Being with flight animals such as alpacas who go in and out of those three threat responses models for individuals who are suffering from trauma.  It can help teach them to move through those areas that they find themselves stuck.  An additional benefit to alpaca therapy is that they are so darn cute.  You are guaranteed a smile or laugh being around these creatures and their antics.  When we smile and laugh endorphins are released.  It is the body's natural anti-depressant.  I know personally that if I am in a down mood and funk, going out and being with my alpacas lifts my spirits.  


  1. Such a wonderfully, well-written blog, Cindy! I'm going to look up Peter Levine's book that you refer to: "Waking the Tiger: Healing Trauma."

    I like how you explain the "normal" part about the "freeze" state and that the important issue is: "how we are able to come in and out of that frozen state is an important role in whether we suffer long term traumatic effects. If we stay frozen, that is when Post Traumatic Stress issues come into play." With human, faces our fears can often get out us out of that reactive/stuck/freeze state. I'm so interested in how you're able to get an alpaca out of a reactive/freeze state. In humans, fear can trigger all sorts of reactive behaviors that can become obsessive-compulsive and ultimately, self-destructive. Mark and I have often wondered why these self-destructive "old brain"-"mid brain" loops are built in. Like because of fear, a woman chooses to stay in an abusive relationship - her freeze-frame state overpowers higher level cognitive trouble-shooting that might allow her to leave.

    I'm wondering if you see any coorelates in the animal/alpaca world.

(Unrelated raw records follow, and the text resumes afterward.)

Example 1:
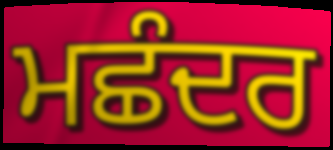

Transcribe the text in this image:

ਮਛੰਦਰ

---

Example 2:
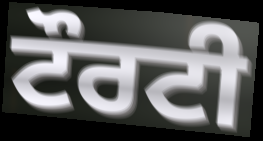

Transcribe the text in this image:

ਟੌਰਟੀ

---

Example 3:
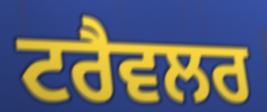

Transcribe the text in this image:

ਟਰੈਵਲਰ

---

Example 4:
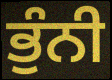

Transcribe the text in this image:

ਭੁੰਨੀ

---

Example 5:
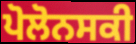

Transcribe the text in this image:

ਪੋਲੋਨਸਕੀ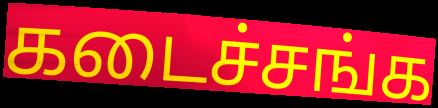
கடைச்சங்கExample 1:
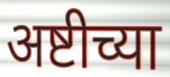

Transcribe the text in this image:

अष्टीच्या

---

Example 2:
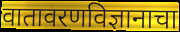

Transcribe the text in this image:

वातावरणविज्ञानाचा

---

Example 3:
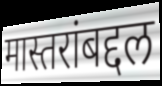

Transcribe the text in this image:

मास्तरांबद्दल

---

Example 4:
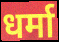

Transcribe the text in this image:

धर्मा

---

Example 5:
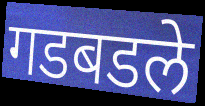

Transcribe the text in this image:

गडबडले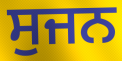
ਸੁਜਨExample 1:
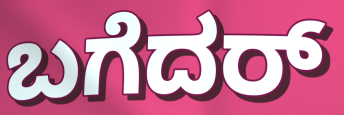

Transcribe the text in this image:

ಬಗೆದರ್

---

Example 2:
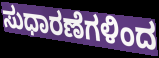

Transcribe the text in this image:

ಸುಧಾರಣೆಗಳಿಂದ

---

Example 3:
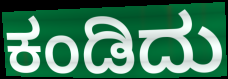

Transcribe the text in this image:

ಕಂಡಿದು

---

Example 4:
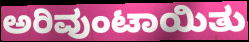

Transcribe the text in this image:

ಅರಿವುಂಟಾಯಿತು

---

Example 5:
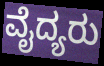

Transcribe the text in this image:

ವೈದ್ಯರುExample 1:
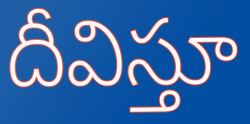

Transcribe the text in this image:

దీవిస్తూ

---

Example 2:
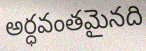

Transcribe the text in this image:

అర్ధవంతమైనది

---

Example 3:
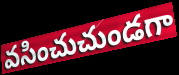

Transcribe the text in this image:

వసించుచుండగా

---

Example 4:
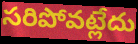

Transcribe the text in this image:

సరిపోవట్లేదు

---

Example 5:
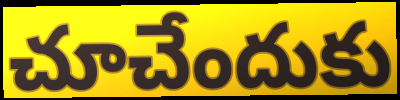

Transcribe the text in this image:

చూచేందుకు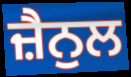
ਜ਼ੈਨੁਲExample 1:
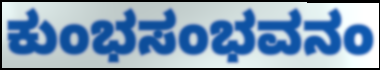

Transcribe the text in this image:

ಕುಂಭಸಂಭವನಂ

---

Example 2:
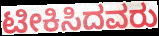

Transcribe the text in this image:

ಟೀಕಿಸಿದವರು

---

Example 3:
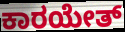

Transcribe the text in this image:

ಕಾರಯೇತ್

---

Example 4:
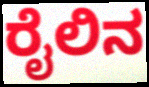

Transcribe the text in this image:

ರೈಲಿನ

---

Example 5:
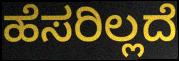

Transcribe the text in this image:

ಹೆಸರಿಲ್ಲದೆ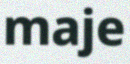
majeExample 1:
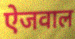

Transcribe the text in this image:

ऐजवाल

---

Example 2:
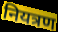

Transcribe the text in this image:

नियत्रण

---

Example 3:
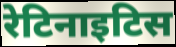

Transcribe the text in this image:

रेटिनाइटिस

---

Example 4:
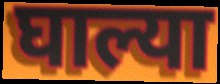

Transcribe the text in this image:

घाल्या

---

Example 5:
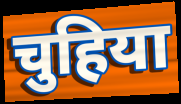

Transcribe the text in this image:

चुहियाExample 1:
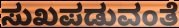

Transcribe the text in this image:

ಸುಖಪಡುವಂತೆ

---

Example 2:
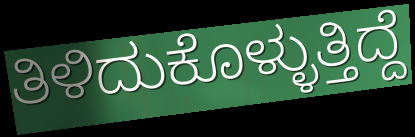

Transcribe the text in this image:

ತಿಳಿದುಕೊಳ್ಳುತ್ತಿದ್ದೆ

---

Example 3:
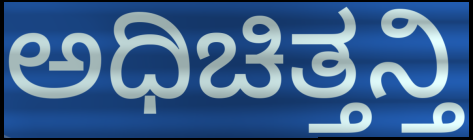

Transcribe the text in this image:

ಅಧಿಚಿತ್ತನ್ತಿ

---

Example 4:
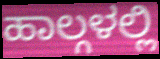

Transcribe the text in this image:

ಹಾಲ್ಗಳಲ್ಲಿ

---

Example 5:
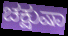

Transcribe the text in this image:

ಚಕ್ಷುಷಾ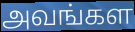
அவங்கள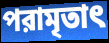
পরামৃতাৎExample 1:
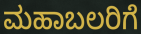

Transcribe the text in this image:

ಮಹಾಬಲರಿಗೆ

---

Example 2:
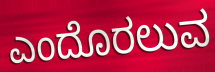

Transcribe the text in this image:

ಎಂದೊರಲುವ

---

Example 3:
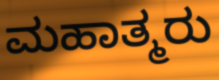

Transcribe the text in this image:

ಮಹಾತ್ಮರು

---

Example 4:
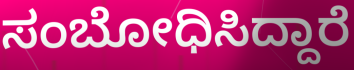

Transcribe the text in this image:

ಸಂಬೋಧಿಸಿದ್ದಾರೆ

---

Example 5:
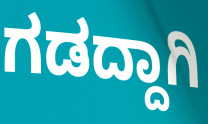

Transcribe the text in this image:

ಗಡದ್ದಾಗಿ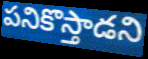
పనికొస్తాడని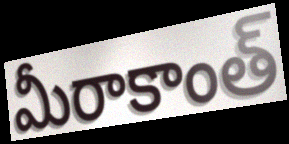
మీరాకాంత్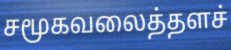
சமூகவலைத்தளச்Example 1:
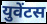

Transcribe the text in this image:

युवेंटस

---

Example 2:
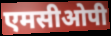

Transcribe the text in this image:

एमसीओपी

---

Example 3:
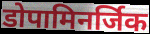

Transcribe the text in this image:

डोपामिनर्जिक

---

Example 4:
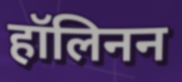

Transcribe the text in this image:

हॉलिनन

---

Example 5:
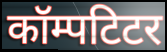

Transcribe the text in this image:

    Alpacas seem to be more cooperative (coming together to create comforty) than competitive (inducing fear to dominant).

    Anyway, these are just some of the questions that came to mind when I was reading your brilliant blog entry.

    Keep up the wonderful work with the alpacas

  2. Thank you Santa Barbara Aficionados for your comment on my blog. Alpacas are herd animals and so by instinct they tend to work together although they do get competitive over food at times (spit happens!). I do think studying herd and prey behavior can give us humans insights over our own behavior.

  3. Hi, Cindy:

    Ann ( refereed me to visit your blog and farm. One of our friends will visit OR in July. Their 14 years old girl loves animals. We raise goats and chickens

    And plan to have alpacas in the future. I also published children's book about each kind of animal to introduce free-Range live stocks to kids (and adults)

    I agree what you wrote here. I also learn a lot from my animals. Wish we can visit you some time in the near future.